Mutton Dum Biryani
- Basmati rice – 1/2 kg
- Mutton – 1/2 kg
- Water – 800 ml
- Cinnamon – little pinch
- Clove – little pinch
- Cardamom – little pinch
- Chili powder (or) Aachi Kashmiri Chili powder – 1tablespoon
- Salt – 1tablespoon
- Groundnut oil (or) refined oil – 100 ml
- Curd – 100 ml
- Onion – 200 gm (3 medium sized)
- Tomato – 200 gm (3 medium sized)
- Coriander – ¼ hand
- Mint leaves – ¼ hand
- Green chili – 2
- Ginger paste- 50 gm
- Garlic paste – 25 gm
Steps to Prepare
Rinse ½ kg of basmati rice softly in clean water. Repeat it again to clean fully and then soak it in a bowl with fresh water. Keep it aside.
Take a suitable vessel to cook.
Keep it on the small burner and start the flame. Never use big burner for ½ kg biryani.
(a) Add 200 gm of thinly sliced onions in the vessel and pour 100 ml cooking oil to fry the content.
(prefer rice bran oil, ground nut oil or refined sunflower oil).
(b) Add a pinch of cinnamon, cardamom and cloves to it. (just 2 or 3 pieces each)
Fry the contents in high flame until the colour of onion becomes reddish-brown.
Frying onion to reddish brown will give good flavor and taste to the biryani.
Once the onions turn reddish brown, turn the flame to LOW.
Now add a little of coriander leaves and mint leaves to the pan. Stir for 10 seconds.
The mint and coriander leaves give good aroma to the biryani and will last throughout cooking.
Take 50g of peeled ginger and 25g of garlic, grind them until it becomes paste. Add this ginger-garlic paste and stir it for 10 seconds.
Ginger-garlic paste is one of the main ingredients which gives rich taste and flavor to the biryani.
Add 1 tablespoon of red chili powder and then 2 green chilies and stir well for 10 seconds.
The secret behind adding chili powder is that it will mix well in oil and give good colour to the biryani.
Now, add 100 ml of curd. Stir the contents well for 10 seconds.
Then, add 1 table spoon of iodized salt and stir for another 10 seconds.
Add 200g (3 medium sized tomatoes) of sliced tomatoes. Now keep flame in HIGH.
Stir regularly and sauté it for 2 to 3 minutes in high flame.
Now, reduce the flame to LOW.
It’s time to add ½ kg of mutton to this mixture of masala in vessel now.
If in case you feel the mutton is hard, then please boil the meat in a cooker and then add it to this masala mixture.
After adding meat, pour in exactly 800 ml of water.
Place a lid on the vessel – then keep flame in HIGH for the water to boil.

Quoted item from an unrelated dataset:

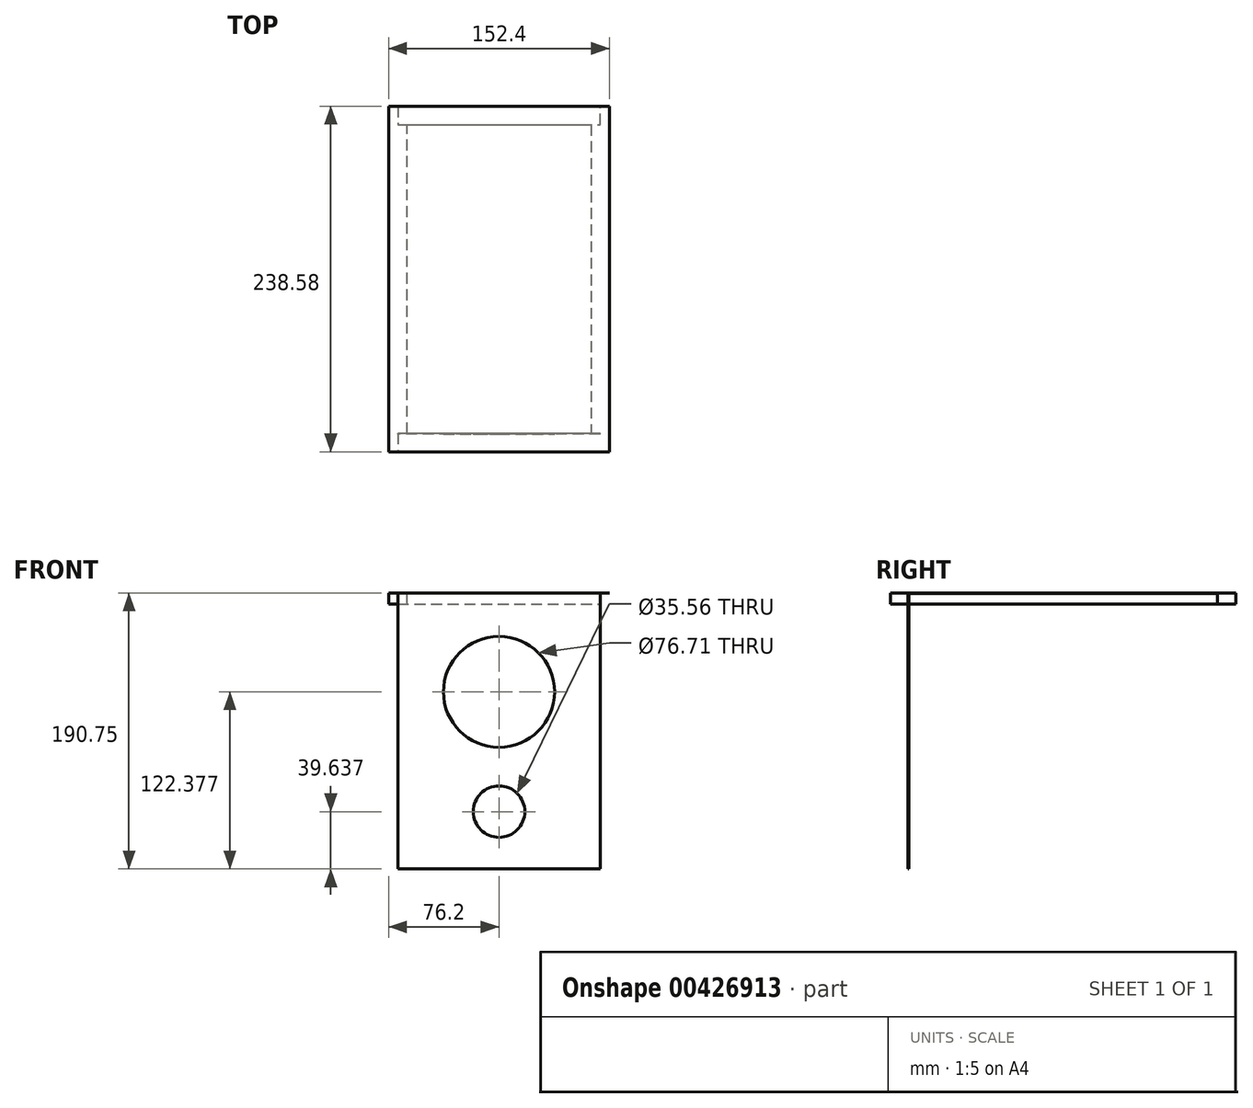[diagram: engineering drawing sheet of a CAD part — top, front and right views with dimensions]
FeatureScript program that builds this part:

Once the water boils (2 or 3 minutes), put the flame to LOW and open the lid to stir gently once more, so that all the masala mixes up very well.
In low flame, close the vessel with lid, let the water boil for another 15 to 20 minutes.

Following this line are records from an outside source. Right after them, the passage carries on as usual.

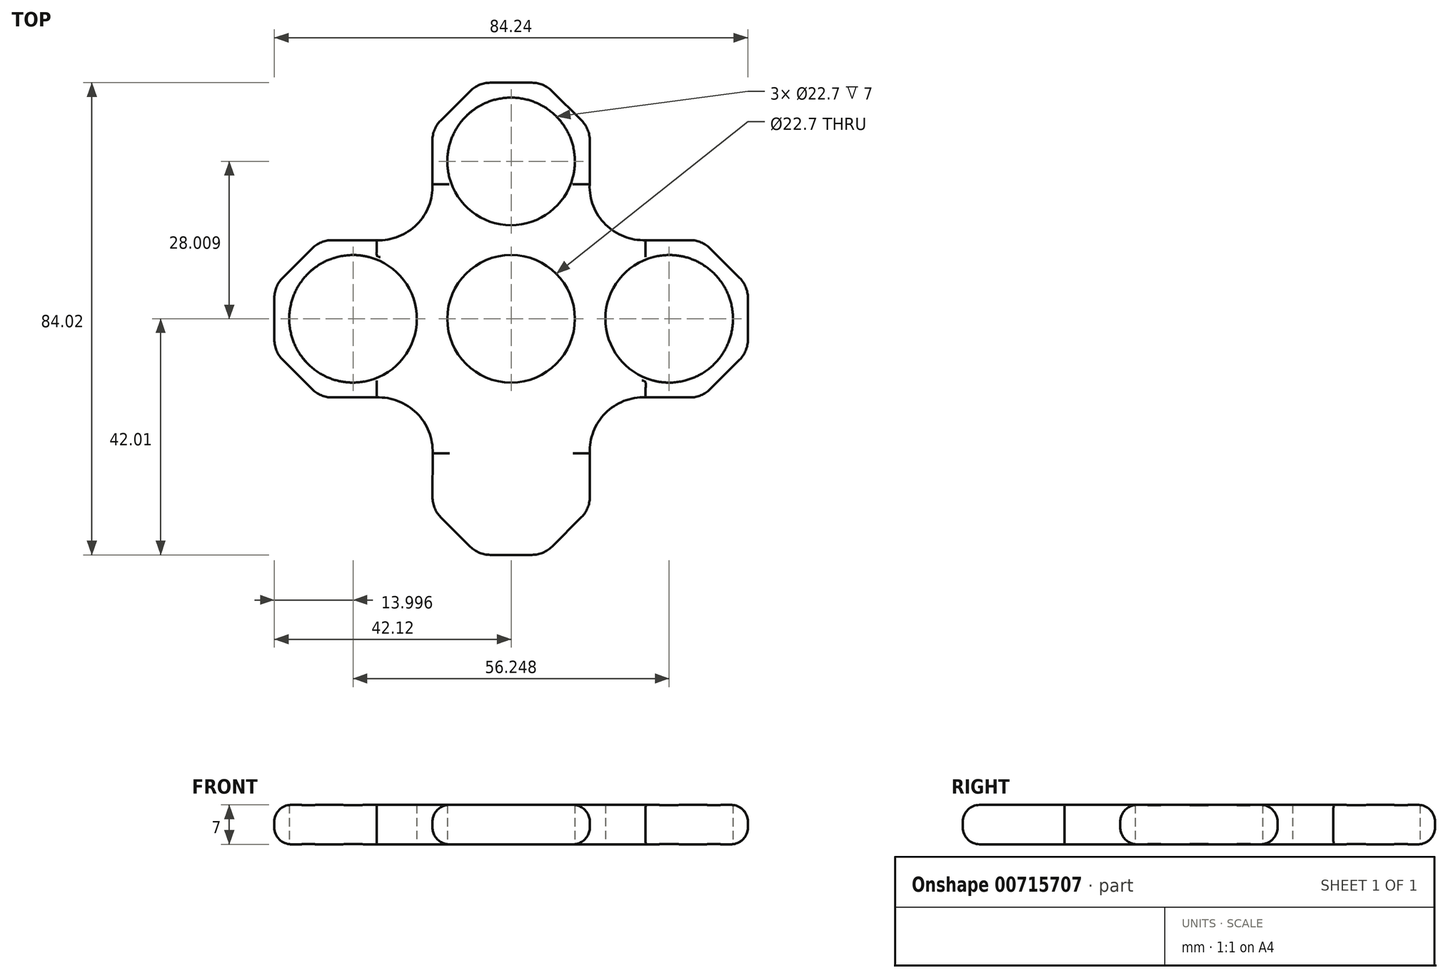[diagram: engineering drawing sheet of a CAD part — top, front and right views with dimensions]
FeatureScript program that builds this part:
annotation { "Feature Type Name" : "Feature", "Feature Type Description" : "" }
export const myFeature = defineFeature(function(context is Context, id is Id, definition is map)
    precondition{}
    {
        {
            var Q0;
            Q0=qCreatedBy(makeId("Top.planeOp"),FACE);
            var sketch = newSketch(context, id + "F0", { "sketchPlane" : qUnion([Q0])});
            skCircle(sketch, "E0", {"center": v(0, 0) * mm, "radius": 11.35 * mm});
            skCircle(sketch, "E1", {"center": v(28.12, 0) * mm, "radius": 11.35 * mm});
            skLineSegment(sketch, "E2.1", {"start": v(35.39, 12.54) * mm, "end": v(40.66, 7.26) * mm});
            skLineSegment(sketch, "E2.2", {"start": v(42.12, 3.73) * mm, "end": v(42.12, -3.73) * mm});
            skLineSegment(sketch, "E3.MirrorCS", {"start": v(-42.12, 3.73) * mm, "end": v(-42.12, -3.73) * mm});
            skLineSegment(sketch, "E4.MirrorCS", {"start": v(-40.66, -7.26) * mm, "end": v(-35.39, -12.54) * mm});
            skCircle(sketch, "E5.MirrorC", {"center": v(-28.12, 0) * mm, "radius": 11.35 * mm});
            skCircle(sketch, "E6", {"center": v(0, 28) * mm, "radius": 11.35 * mm});
            skLineSegment(sketch, "E7.0", {"start": v(-3.73, 42) * mm, "end": v(3.73, 42) * mm});
            skLineSegment(sketch, "E7.7", {"start": v(-12.54, 35.27) * mm, "end": v(-7.26, 40.54) * mm});
            skCircle(sketch, "E8.MirrorC", {"center": v(0, -28) * mm, "radius": 11.35 * mm});
            skLineSegment(sketch, "E9.MirrorCS", {"start": v(7.26, -40.54) * mm, "end": v(12.54, -35.27) * mm});
            skLineSegment(sketch, "E10.MirrorCS", {"start": v(-3.73, -42) * mm, "end": v(3.73, -42) * mm});
            skLineSegment(sketch, "E11", {"start": v(-35.4, 12.53) * mm, "end": v(-40.66, 7.26) * mm});
            skLineSegment(sketch, "E12", {"start": v(7.26, 40.54) * mm, "end": v(12.53, 35.28) * mm});
            skLineSegment(sketch, "E13", {"start": v(40.66, -7.26) * mm, "end": v(35.4, -12.53) * mm});
            skLineSegment(sketch, "E14", {"start": v(-7.26, -40.54) * mm, "end": v(-12.53, -35.28) * mm});
            skArc(sketch, "E15", {"start": v(13.97, 23.9) * mm, "mid": v(16.8, 16.78) * mm, "end": v(23.93, 14) * mm});
            skArc(sketch, "E16.1.0", {"start": v(-23.9, 13.97) * mm, "mid": v(-16.78, 16.8) * mm, "end": v(-14, 23.93) * mm});
            skArc(sketch, "E16.2.0", {"start": v(-13.97, -23.9) * mm, "mid": v(-16.8, -16.78) * mm, "end": v(-23.93, -14) * mm});
            skArc(sketch, "E16.3.0", {"start": v(23.9, -13.97) * mm, "mid": v(16.78, -16.8) * mm, "end": v(14, -23.93) * mm});
            skLineSegment(sketch, "E17", {"start": v(-14, 31.74) * mm, "end": v(-14, 23.93) * mm});
            skLineSegment(sketch, "E18", {"start": v(14, 31.73) * mm, "end": v(13.97, 23.9) * mm});
            skLineSegment(sketch, "E19", {"start": v(31.85, 14) * mm, "end": v(23.93, 14) * mm});
            skLineSegment(sketch, "E20", {"start": v(31.84, -14) * mm, "end": v(23.9, -13.97) * mm});
            skLineSegment(sketch, "E21", {"start": v(14, -23.93) * mm, "end": v(14, -31.74) * mm});
            skLineSegment(sketch, "E22", {"start": v(-14, -31.73) * mm, "end": v(-13.97, -23.9) * mm});
            skLineSegment(sketch, "E23", {"start": v(-23.93, -14) * mm, "end": v(-31.85, -14) * mm});
            skLineSegment(sketch, "E24", {"start": v(-31.84, 14) * mm, "end": v(-23.9, 13.97) * mm});
            skPoint(sketch, "E25.visualSharp", {"position": v(-5.8, 42) * mm});
            skArc(sketch, "E25.filletArc", {"start": v(-3.73, 42) * mm, "mid": v(-5.64, 41.63) * mm, "end": v(-7.26, 40.54) * mm});
            skPoint(sketch, "E26.visualSharp", {"position": v(5.8, 42) * mm});
            skArc(sketch, "E26.filletArc", {"start": v(7.26, 40.54) * mm, "mid": v(5.64, 41.63) * mm, "end": v(3.73, 42) * mm});
            skPoint(sketch, "E27.visualSharp", {"position": v(14, 33.8) * mm});
            skArc(sketch, "E27.filletArc", {"start": v(14, 31.73) * mm, "mid": v(13.62, 33.65) * mm, "end": v(12.53, 35.28) * mm});
            skPoint(sketch, "E28.visualSharp", {"position": v(-14, 33.8) * mm});
            skArc(sketch, "E28.filletArc", {"start": v(-12.54, 35.27) * mm, "mid": v(-13.62, 33.65) * mm, "end": v(-14, 31.74) * mm});
            skPoint(sketch, "E29.visualSharp", {"position": v(42.12, 5.8) * mm});
            skArc(sketch, "E29.filletArc", {"start": v(42.12, 3.73) * mm, "mid": v(41.74, 5.64) * mm, "end": v(40.66, 7.26) * mm});
            skPoint(sketch, "E30.visualSharp", {"position": v(42.12, -5.8) * mm});
            skArc(sketch, "E30.filletArc", {"start": v(40.66, -7.26) * mm, "mid": v(41.74, -5.64) * mm, "end": v(42.12, -3.73) * mm});
            skPoint(sketch, "E31.visualSharp", {"position": v(33.92, -14) * mm});
            skArc(sketch, "E31.filletArc", {"start": v(31.84, -14) * mm, "mid": v(33.76, -13.62) * mm, "end": v(35.4, -12.53) * mm});
            skPoint(sketch, "E32.visualSharp", {"position": v(33.92, 14) * mm});
            skArc(sketch, "E32.filletArc", {"start": v(35.39, 12.54) * mm, "mid": v(33.77, 13.62) * mm, "end": v(31.85, 14) * mm});
            skPoint(sketch, "E33.visualSharp", {"position": v(14, -33.8) * mm});
            skArc(sketch, "E33.filletArc", {"start": v(12.54, -35.27) * mm, "mid": v(13.62, -33.65) * mm, "end": v(14, -31.74) * mm});
            skPoint(sketch, "E34.visualSharp", {"position": v(5.8, -42) * mm});
            skArc(sketch, "E34.filletArc", {"start": v(3.73, -42) * mm, "mid": v(5.64, -41.63) * mm, "end": v(7.26, -40.54) * mm});
            skPoint(sketch, "E35.visualSharp", {"position": v(-5.8, -42) * mm});
            skArc(sketch, "E35.filletArc", {"start": v(-7.26, -40.54) * mm, "mid": v(-5.64, -41.63) * mm, "end": v(-3.73, -42) * mm});
            skPoint(sketch, "E36.visualSharp", {"position": v(-14, -33.8) * mm});
            skArc(sketch, "E36.filletArc", {"start": v(-14, -31.73) * mm, "mid": v(-13.62, -33.65) * mm, "end": v(-12.53, -35.28) * mm});
            skPoint(sketch, "E37.visualSharp", {"position": v(-33.92, -14) * mm});
            skArc(sketch, "E37.filletArc", {"start": v(-35.39, -12.54) * mm, "mid": v(-33.77, -13.62) * mm, "end": v(-31.85, -14) * mm});
            skPoint(sketch, "E38.visualSharp", {"position": v(-42.12, -5.8) * mm});
            skArc(sketch, "E38.filletArc", {"start": v(-42.12, -3.73) * mm, "mid": v(-41.74, -5.64) * mm, "end": v(-40.66, -7.26) * mm});
            skPoint(sketch, "E39.visualSharp", {"position": v(-42.12, 5.8) * mm});
            skArc(sketch, "E39.filletArc", {"start": v(-40.66, 7.26) * mm, "mid": v(-41.74, 5.64) * mm, "end": v(-42.12, 3.73) * mm});
            skPoint(sketch, "E40.visualSharp", {"position": v(-33.92, 14) * mm});
            skArc(sketch, "E40.filletArc", {"start": v(-31.84, 14) * mm, "mid": v(-33.76, 13.62) * mm, "end": v(-35.4, 12.53) * mm});
            skSolve(sketch);
        }
        {
            var Q0;
            Q0=makeQuery(id+"F0.imprint","IMPRINT",FACE,{"disambiguationData":[TD([[makeQuery(id+"F0.imprint","IMPRINT",EDGE,{"derivedFrom":sQuery(id+"F0.wireOp",EDGE,"20f8a018-4772-4a44-850f-0ec9f51ec483.0")}),1.0]])]});
            var Q1;
            Q1=makeQuery(id+"F0.imprint","IMPRINT",FACE,{"disambiguationData":[TD([[makeQuery(id+"F0.imprint","IMPRINT",EDGE,{"derivedFrom":sQuery(id+"F0.wireOp",EDGE,"E0")}),-1.0]])]});
            var Q2;
            Q2=makeQuery(id+"F0.imprint","IMPRINT",FACE,{"disambiguationData":[TD([[makeQuery(id+"F0.imprint","IMPRINT",EDGE,{"derivedFrom":sQuery(id+"F0.wireOp",EDGE,"E6")}),-1.0]])]});
            var Q3;
            Q3=makeQuery(id+"F0.imprint","IMPRINT",FACE,{"disambiguationData":[TD([[makeQuery(id+"F0.imprint","IMPRINT",EDGE,{"derivedFrom":sQuery(id+"F0.wireOp",EDGE,"E1")}),-1.0]])]});
            var Q4;
            Q4=makeQuery(id+"F0.imprint","IMPRINT",FACE,{"disambiguationData":[TD([[makeQuery(id+"F0.imprint","IMPRINT",EDGE,{"derivedFrom":sQuery(id+"F0.wireOp",EDGE,"E8.MirrorC")}),1.0]])]});
            var Q5;
            {var subQ1=sQuery(id+"F0.wireOp",EDGE,"50dad3a2-19dd-4acd-850b-96a279a4583b0.MirrorCS");Q5=makeQuery(id+"F0.imprint","IMPRINT",FACE,{"disambiguationData":[TD([[makeQuery(id+"F0.imprint","IMPRINT",EDGE,{"derivedFrom":subQ1}),1.0]])]});}
            extrude(context, id + "F1", {"entities" : qUnion([Q0, Q1, Q2, Q3, Q4, Q5]), "depth" : 7 * mm, "offsetDistance" : 25 * mm});
        }
        {
            var Q0;
            Q0=makeQuery(id+"F1.opExtrude","SWEPT_FACE",FACE,{"disambiguationData":[OSD([sQuery(id+"F0.wireOp",EDGE,"E3.MirrorCS")])]});
            var Q1;
            Q1=makeQuery(id+"F1.opExtrude","SWEPT_FACE",FACE,{"disambiguationData":[OSD([sQuery(id+"F0.wireOp",EDGE,"E10.MirrorCS")])]});
            var Q2;
            Q2=makeQuery(id+"F1.opExtrude","SWEPT_FACE",FACE,{"disambiguationData":[OSD([sQuery(id+"F0.wireOp",EDGE,"E2.2")])]});
            var Q3;
            Q3=makeQuery(id+"F1.opExtrude","SWEPT_FACE",FACE,{"disambiguationData":[OSD([sQuery(id+"F0.wireOp",EDGE,"E7.0")])]});
            fillet(context, id + "F2", {"entities" : qUnion([Q0, Q1, Q2, Q3]), "radius" : 3 * mm, "tangentPropagation" : true, "allowEdgeOverflow" : false});
        }
    });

Now, remove lid, check if the meat pieces are cooked properly.
We can take just one piece of meat and press it gently – it should break softly.
Once the meats are cooked, we can add ½ kg of basmati rice to the boiling mixture of water, meat and masala then.
Make sure the rice is immersed in the water completely.
Keep the flame in HIGH for 30 seconds – close the lid – this will initiate the boiling of water soon.
Remove the lid from top, stir the contents gently once again.
Its time to check the level of spiciness, saltiness and sourness. Take a little of the masala mixed water to taste and confirm that it tastes good. Or else add a little of salt, spice or sourness as needed.
Then, place lid on the vessel, keep flame in LOW, let it for 10 to 12 minutes for the dum to happen.
Remove the lid and check for any water in the bottom, if water is still present, close the lid and keep it for another 1 or 2 minutes in low flame.
Now the Mutton Dum biryani is cooked well and ready to be served hot. Enjoy!!!